Health care requires significant physical, emotional, and intellectual labor, often all at the same time. How each of us recovers from exhaustion is uniquely personal, and it can take months to have a sense of renewal. There is no band-aid or quick fix for burnout. Taking time to disconnect and unplug makes it possible to reshape our relationship with work. Creating an end-of-day “shutdown ritual” can help shift your focus from work to personal time. This act can serve as a signal to separate yourself from the grind of the workday and marks the transition to downtime. My shutdown rituals include closing all open programs on my computer, playing an end-of-day playlist, or changing into comfy clothes when I arrive home. Think about what helps you unwind, but keep it simple so it does not feel like another task on your to-do list. It could be as simple as doodling.

If not talking about work after hours is not feasible, consider limiting how long you talk about work. Rather than accidentally spending the entire evening talking about work, allocate a set amount of time, such as 10 minutes. This approach encourages you to thoughtfully consider what is worth sharing during the set limit. Remember, life extends far beyond the confines of work, so prioritize creating space for the enriching moments of life and relationships.
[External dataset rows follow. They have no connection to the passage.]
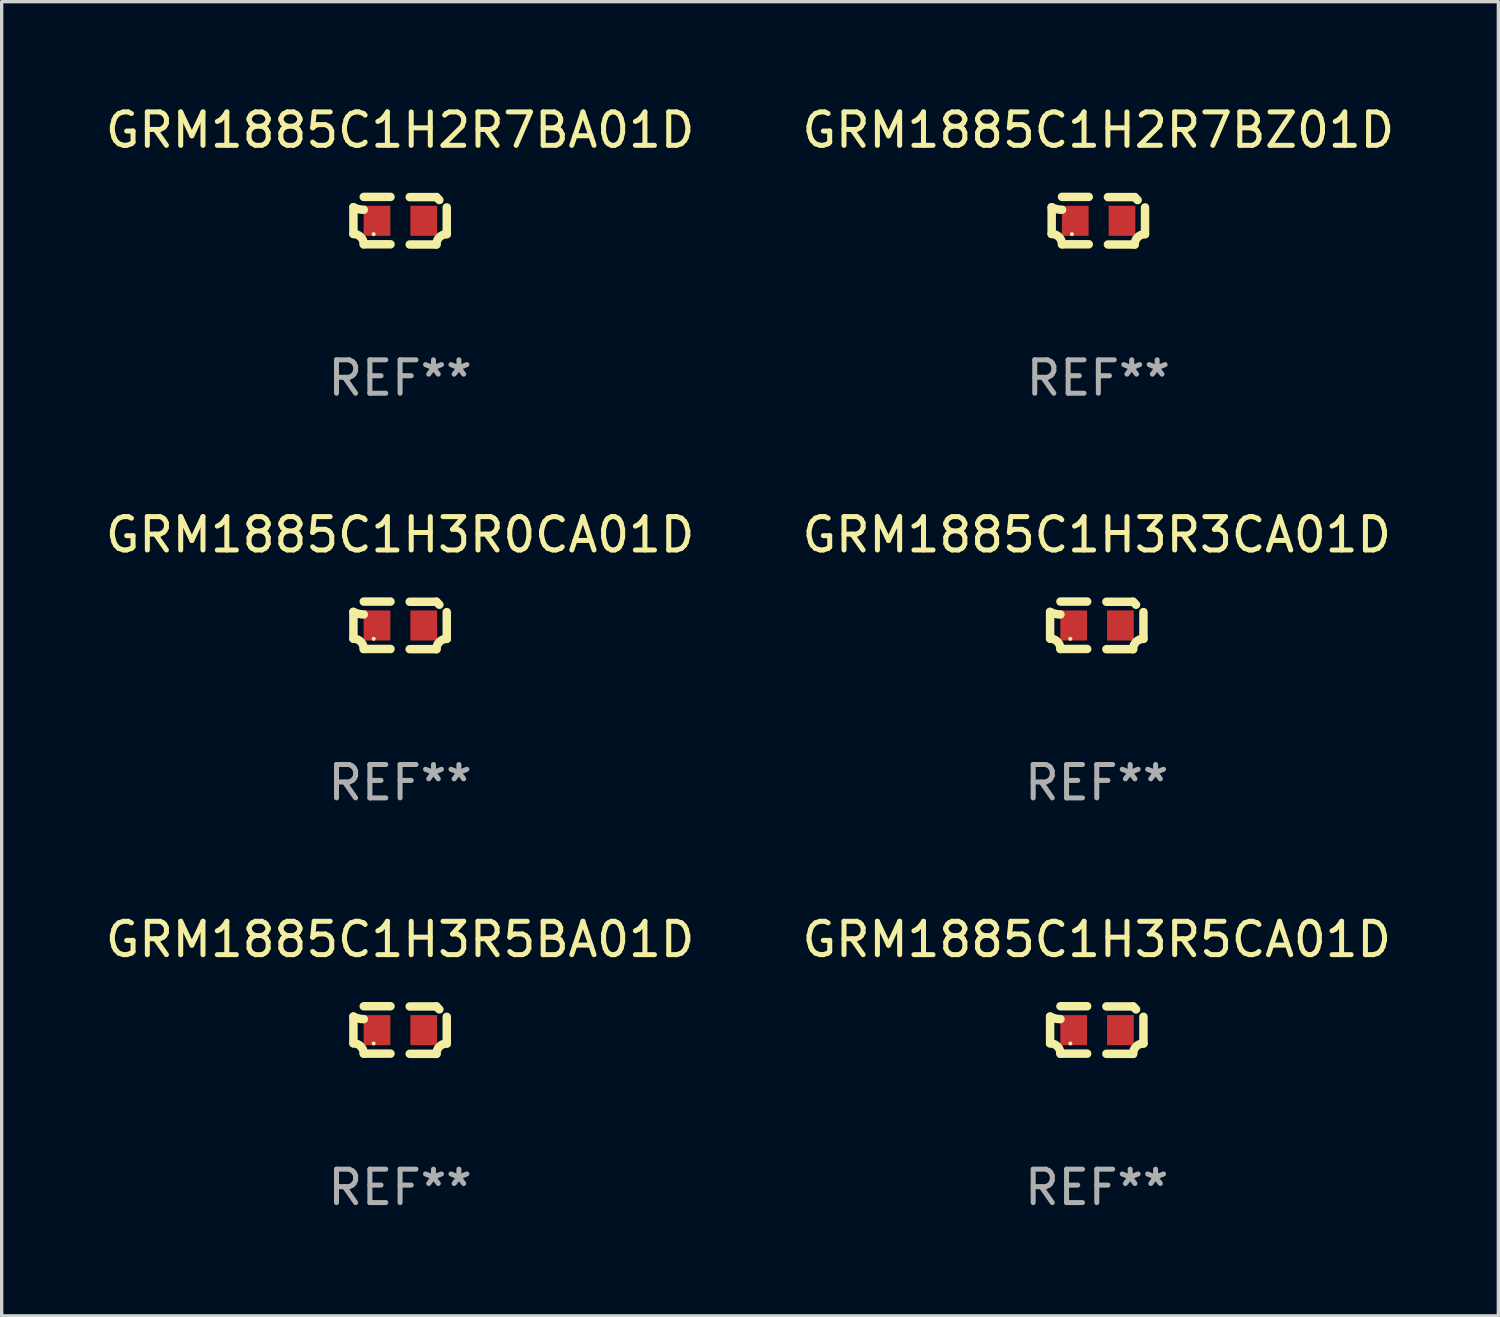
<source format=kicad_pcb>
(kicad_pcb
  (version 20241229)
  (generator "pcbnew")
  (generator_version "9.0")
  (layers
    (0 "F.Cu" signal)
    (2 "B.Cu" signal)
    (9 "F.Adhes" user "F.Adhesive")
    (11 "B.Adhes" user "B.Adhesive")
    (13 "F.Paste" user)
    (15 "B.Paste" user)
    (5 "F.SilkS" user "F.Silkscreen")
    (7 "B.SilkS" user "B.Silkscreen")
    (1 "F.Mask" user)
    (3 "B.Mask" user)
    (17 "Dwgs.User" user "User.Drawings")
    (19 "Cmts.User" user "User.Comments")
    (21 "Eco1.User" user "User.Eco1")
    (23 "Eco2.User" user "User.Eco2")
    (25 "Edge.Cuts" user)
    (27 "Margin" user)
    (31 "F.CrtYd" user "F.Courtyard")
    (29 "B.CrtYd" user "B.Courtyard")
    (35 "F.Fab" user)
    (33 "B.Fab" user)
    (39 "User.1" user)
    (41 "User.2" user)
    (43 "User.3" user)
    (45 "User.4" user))
  (footprint "GRM1885C1H2R7BA01D"
    (layer "F.Cu")
    (at 8.935 3.561)
    (property "Reference" "GRM1885C1H2R7BA01D" (at 0 -2.713 0) (layer "F.SilkS") (effects (font (size 1 1) (thickness 0.15))))
    (attr through_hole)
    (fp_line (start -1.398 -0.403) (end -1.398 0.397) (stroke (width 0.254) (type solid)) (layer "F.SilkS"))
    (fp_line (start -0.288 -0.713) (end -1.088 -0.713) (stroke (width 0.254) (type solid)) (layer "F.SilkS"))
    (fp_line (start -0.288 0.707) (end -1.088 0.707) (stroke (width 0.254) (type solid)) (layer "F.SilkS"))
    (fp_line (start 0.288 -0.707) (end 1.088 -0.707) (stroke (width 0.254) (type solid)) (layer "F.SilkS"))
    (fp_line (start 0.288 0.713) (end 1.088 0.713) (stroke (width 0.254) (type solid)) (layer "F.SilkS"))
    (fp_line (start 1.398 -0.397) (end 1.398 0.403) (stroke (width 0.254) (type solid)) (layer "F.SilkS"))
    (fp_arc (start -1.397789 0.397066) (mid -1.178701 0.487826) (end -1.08796 0.706922) (stroke (width 0.254001) (type solid)) (layer "F.SilkS"))
    (fp_arc (start -1.08796 -0.327176) (mid -1.247436 -0.346384) (end -1.39779 -0.402908) (stroke (width 0.254001) (type solid)) (layer "F.SilkS"))
    (fp_arc (start 1.087909 0.712738) (mid 1.178656 0.493655) (end 1.397739 0.402908) (stroke (width 0.254001) (type solid)) (layer "F.SilkS"))
    (fp_arc (start 1.175925 -0.618926) (mid 1.131917 -0.662923) (end 1.08791 -0.706922) (stroke (width 0.254001) (type solid)) (layer "F.SilkS"))
    (fp_circle (center -0.792 0.403) (end -0.762 0.403) (stroke (width 0.06) (type solid)) (fill no) (layer "F.SilkS"))
    (fp_text user "REF**" (at 0 4.713 0) (layer "F.Fab") (effects (font (size 1 1) (thickness 0.15))))
    (pad "1" smd rect (at -0.692 0.003) (size 0.8 0.9) (layers "F.Cu" "F.Mask" "F.Paste"))
    (pad "2" smd rect (at 0.708 0.003) (size 0.8 0.9) (layers "F.Cu" "F.Mask" "F.Paste")))
  (footprint "GRM1885C1H3R5BA01D"
    (layer "F.Cu")
    (at 8.935 27.805)
    (property "Reference" "GRM1885C1H3R5BA01D" (at 0 -2.713 0) (layer "F.SilkS") (effects (font (size 1 1) (thickness 0.15))))
    (attr through_hole)
    (fp_line (start -1.398 -0.403) (end -1.398 0.397) (stroke (width 0.254) (type solid)) (layer "F.SilkS"))
    (fp_line (start -0.288 -0.713) (end -1.088 -0.713) (stroke (width 0.254) (type solid)) (layer "F.SilkS"))
    (fp_line (start -0.288 0.707) (end -1.088 0.707) (stroke (width 0.254) (type solid)) (layer "F.SilkS"))
    (fp_line (start 0.288 -0.707) (end 1.088 -0.707) (stroke (width 0.254) (type solid)) (layer "F.SilkS"))
    (fp_line (start 0.288 0.713) (end 1.088 0.713) (stroke (width 0.254) (type solid)) (layer "F.SilkS"))
    (fp_line (start 1.398 -0.397) (end 1.398 0.403) (stroke (width 0.254) (type solid)) (layer "F.SilkS"))
    (fp_arc (start -1.397789 0.397066) (mid -1.178701 0.487826) (end -1.08796 0.706922) (stroke (width 0.254001) (type solid)) (layer "F.SilkS"))
    (fp_arc (start -1.08796 -0.327176) (mid -1.247436 -0.346384) (end -1.39779 -0.402908) (stroke (width 0.254001) (type solid)) (layer "F.SilkS"))
    (fp_arc (start 1.087909 0.712738) (mid 1.178656 0.493655) (end 1.397739 0.402908) (stroke (width 0.254001) (type solid)) (layer "F.SilkS"))
    (fp_arc (start 1.175925 -0.618926) (mid 1.131917 -0.662923) (end 1.08791 -0.706922) (stroke (width 0.254001) (type solid)) (layer "F.SilkS"))
    (fp_circle (center -0.792 0.403) (end -0.762 0.403) (stroke (width 0.06) (type solid)) (fill no) (layer "F.SilkS"))
    (fp_text user "REF**" (at 0 4.713 0) (layer "F.Fab") (effects (font (size 1 1) (thickness 0.15))))
    (pad "1" smd rect (at -0.692 0.003) (size 0.8 0.9) (layers "F.Cu" "F.Mask" "F.Paste"))
    (pad "2" smd rect (at 0.708 0.003) (size 0.8 0.9) (layers "F.Cu" "F.Mask" "F.Paste")))
  (footprint "GRM1885C1H3R5CA01D"
    (layer "F.Cu")
    (at 29.804 27.805)
    (property "Reference" "GRM1885C1H3R5CA01D" (at 0 -2.713 0) (layer "F.SilkS") (effects (font (size 1 1) (thickness 0.15))))
    (attr through_hole)
    (fp_line (start -1.398 -0.403) (end -1.398 0.397) (stroke (width 0.254) (type solid)) (layer "F.SilkS"))
    (fp_line (start -0.288 -0.713) (end -1.088 -0.713) (stroke (width 0.254) (type solid)) (layer "F.SilkS"))
    (fp_line (start -0.288 0.707) (end -1.088 0.707) (stroke (width 0.254) (type solid)) (layer "F.SilkS"))
    (fp_line (start 0.288 -0.707) (end 1.088 -0.707) (stroke (width 0.254) (type solid)) (layer "F.SilkS"))
    (fp_line (start 0.288 0.713) (end 1.088 0.713) (stroke (width 0.254) (type solid)) (layer "F.SilkS"))
    (fp_line (start 1.398 -0.397) (end 1.398 0.403) (stroke (width 0.254) (type solid)) (layer "F.SilkS"))
    (fp_arc (start -1.397789 0.397066) (mid -1.178701 0.487826) (end -1.08796 0.706922) (stroke (width 0.254001) (type solid)) (layer "F.SilkS"))
    (fp_arc (start -1.08796 -0.327176) (mid -1.247436 -0.346384) (end -1.39779 -0.402908) (stroke (width 0.254001) (type solid)) (layer "F.SilkS"))
    (fp_arc (start 1.087909 0.712738) (mid 1.178656 0.493655) (end 1.397739 0.402908) (stroke (width 0.254001) (type solid)) (layer "F.SilkS"))
    (fp_arc (start 1.175925 -0.618926) (mid 1.131917 -0.662923) (end 1.08791 -0.706922) (stroke (width 0.254001) (type solid)) (layer "F.SilkS"))
    (fp_circle (center -0.792 0.403) (end -0.762 0.403) (stroke (width 0.06) (type solid)) (fill no) (layer "F.SilkS"))
    (fp_text user "REF**" (at 0 4.713 0) (layer "F.Fab") (effects (font (size 1 1) (thickness 0.15))))
    (pad "1" smd rect (at -0.692 0.003) (size 0.8 0.9) (layers "F.Cu" "F.Mask" "F.Paste"))
    (pad "2" smd rect (at 0.708 0.003) (size 0.8 0.9) (layers "F.Cu" "F.Mask" "F.Paste")))
  (footprint "GRM1885C1H3R0CA01D"
    (layer "F.Cu")
    (at 8.935 15.683)
    (property "Reference" "GRM1885C1H3R0CA01D" (at 0 -2.713 0) (layer "F.SilkS") (effects (font (size 1 1) (thickness 0.15))))
    (attr through_hole)
    (fp_line (start -1.398 -0.403) (end -1.398 0.397) (stroke (width 0.254) (type solid)) (layer "F.SilkS"))
    (fp_line (start -0.288 -0.713) (end -1.088 -0.713) (stroke (width 0.254) (type solid)) (layer "F.SilkS"))
    (fp_line (start -0.288 0.707) (end -1.088 0.707) (stroke (width 0.254) (type solid)) (layer "F.SilkS"))
    (fp_line (start 0.288 -0.707) (end 1.088 -0.707) (stroke (width 0.254) (type solid)) (layer "F.SilkS"))
    (fp_line (start 0.288 0.713) (end 1.088 0.713) (stroke (width 0.254) (type solid)) (layer "F.SilkS"))
    (fp_line (start 1.398 -0.397) (end 1.398 0.403) (stroke (width 0.254) (type solid)) (layer "F.SilkS"))
    (fp_arc (start -1.397789 0.397066) (mid -1.178701 0.487826) (end -1.08796 0.706922) (stroke (width 0.254001) (type solid)) (layer "F.SilkS"))
    (fp_arc (start -1.08796 -0.327176) (mid -1.247436 -0.346384) (end -1.39779 -0.402908) (stroke (width 0.254001) (type solid)) (layer "F.SilkS"))
    (fp_arc (start 1.087909 0.712738) (mid 1.178656 0.493655) (end 1.397739 0.402908) (stroke (width 0.254001) (type solid)) (layer "F.SilkS"))
    (fp_arc (start 1.175925 -0.618926) (mid 1.131917 -0.662923) (end 1.08791 -0.706922) (stroke (width 0.254001) (type solid)) (layer "F.SilkS"))
    (fp_circle (center -0.792 0.403) (end -0.762 0.403) (stroke (width 0.06) (type solid)) (fill no) (layer "F.SilkS"))
    (fp_text user "REF**" (at 0 4.713 0) (layer "F.Fab") (effects (font (size 1 1) (thickness 0.15))))
    (pad "1" smd rect (at -0.692 0.003) (size 0.8 0.9) (layers "F.Cu" "F.Mask" "F.Paste"))
    (pad "2" smd rect (at 0.708 0.003) (size 0.8 0.9) (layers "F.Cu" "F.Mask" "F.Paste")))
  (footprint "GRM1885C1H3R3CA01D"
    (layer "F.Cu")
    (at 29.804 15.683)
    (property "Reference" "GRM1885C1H3R3CA01D" (at 0 -2.713 0) (layer "F.SilkS") (effects (font (size 1 1) (thickness 0.15))))
    (attr through_hole)
    (fp_line (start -1.398 -0.403) (end -1.398 0.397) (stroke (width 0.254) (type solid)) (layer "F.SilkS"))
    (fp_line (start -0.288 -0.713) (end -1.088 -0.713) (stroke (width 0.254) (type solid)) (layer "F.SilkS"))
    (fp_line (start -0.288 0.707) (end -1.088 0.707) (stroke (width 0.254) (type solid)) (layer "F.SilkS"))
    (fp_line (start 0.288 -0.707) (end 1.088 -0.707) (stroke (width 0.254) (type solid)) (layer "F.SilkS"))
    (fp_line (start 0.288 0.713) (end 1.088 0.713) (stroke (width 0.254) (type solid)) (layer "F.SilkS"))
    (fp_line (start 1.398 -0.397) (end 1.398 0.403) (stroke (width 0.254) (type solid)) (layer "F.SilkS"))
    (fp_arc (start -1.397789 0.397066) (mid -1.178701 0.487826) (end -1.08796 0.706922) (stroke (width 0.254001) (type solid)) (layer "F.SilkS"))
    (fp_arc (start -1.08796 -0.327176) (mid -1.247436 -0.346384) (end -1.39779 -0.402908) (stroke (width 0.254001) (type solid)) (layer "F.SilkS"))
    (fp_arc (start 1.087909 0.712738) (mid 1.178656 0.493655) (end 1.397739 0.402908) (stroke (width 0.254001) (type solid)) (layer "F.SilkS"))
    (fp_arc (start 1.175925 -0.618926) (mid 1.131917 -0.662923) (end 1.08791 -0.706922) (stroke (width 0.254001) (type solid)) (layer "F.SilkS"))
    (fp_circle (center -0.792 0.403) (end -0.762 0.403) (stroke (width 0.06) (type solid)) (fill no) (layer "F.SilkS"))
    (fp_text user "REF**" (at 0 4.713 0) (layer "F.Fab") (effects (font (size 1 1) (thickness 0.15))))
    (pad "1" smd rect (at -0.692 0.003) (size 0.8 0.9) (layers "F.Cu" "F.Mask" "F.Paste"))
    (pad "2" smd rect (at 0.708 0.003) (size 0.8 0.9) (layers "F.Cu" "F.Mask" "F.Paste")))
  (footprint "GRM1885C1H2R7BZ01D"
    (layer "F.Cu")
    (at 29.851 3.561)
    (property "Reference" "GRM1885C1H2R7BZ01D" (at 0 -2.713 0) (layer "F.SilkS") (effects (font (size 1 1) (thickness 0.15))))
    (attr through_hole)
    (fp_line (start -1.398 -0.403) (end -1.398 0.397) (stroke (width 0.254) (type solid)) (layer "F.SilkS"))
    (fp_line (start -0.288 -0.713) (end -1.088 -0.713) (stroke (width 0.254) (type solid)) (layer "F.SilkS"))
    (fp_line (start -0.288 0.707) (end -1.088 0.707) (stroke (width 0.254) (type solid)) (layer "F.SilkS"))
    (fp_line (start 0.288 -0.707) (end 1.088 -0.707) (stroke (width 0.254) (type solid)) (layer "F.SilkS"))
    (fp_line (start 0.288 0.713) (end 1.088 0.713) (stroke (width 0.254) (type solid)) (layer "F.SilkS"))
    (fp_line (start 1.398 -0.397) (end 1.398 0.403) (stroke (width 0.254) (type solid)) (layer "F.SilkS"))
    (fp_arc (start -1.397789 0.397066) (mid -1.178701 0.487826) (end -1.08796 0.706922) (stroke (width 0.254001) (type solid)) (layer "F.SilkS"))
    (fp_arc (start -1.08796 -0.327176) (mid -1.247436 -0.346384) (end -1.39779 -0.402908) (stroke (width 0.254001) (type solid)) (layer "F.SilkS"))
    (fp_arc (start 1.087909 0.712738) (mid 1.178656 0.493655) (end 1.397739 0.402908) (stroke (width 0.254001) (type solid)) (layer "F.SilkS"))
    (fp_arc (start 1.175925 -0.618926) (mid 1.131917 -0.662923) (end 1.08791 -0.706922) (stroke (width 0.254001) (type solid)) (layer "F.SilkS"))
    (fp_circle (center -0.792 0.403) (end -0.762 0.403) (stroke (width 0.06) (type solid)) (fill no) (layer "F.SilkS"))
    (fp_text user "REF**" (at 0 4.713 0) (layer "F.Fab") (effects (font (size 1 1) (thickness 0.15))))
    (pad "1" smd rect (at -0.692 0.003) (size 0.8 0.9) (layers "F.Cu" "F.Mask" "F.Paste"))
    (pad "2" smd rect (at 0.708 0.003) (size 0.8 0.9) (layers "F.Cu" "F.Mask" "F.Paste")))
  (gr_rect
    (start -3 -3)
    (end 41.833 36.366)
    (stroke (width 0.1) (type default))
    (fill no)
    (layer "Edge.Cuts")))
</source>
Seeking balance is an everyday practice. Admittedly, I struggle to maintain some of these boundaries. During stressful days, I keep chugging. But those are the actual days I could benefit the most from my boundaries. We need to take care of ourselves. While setting boundaries may not eliminate burnout, it equips you with an additional tool to manage your relationship with stress more effectively until you recover. I hope my boundaries will help you as you begin brainstorming what boundaries you might need to set in the workplace.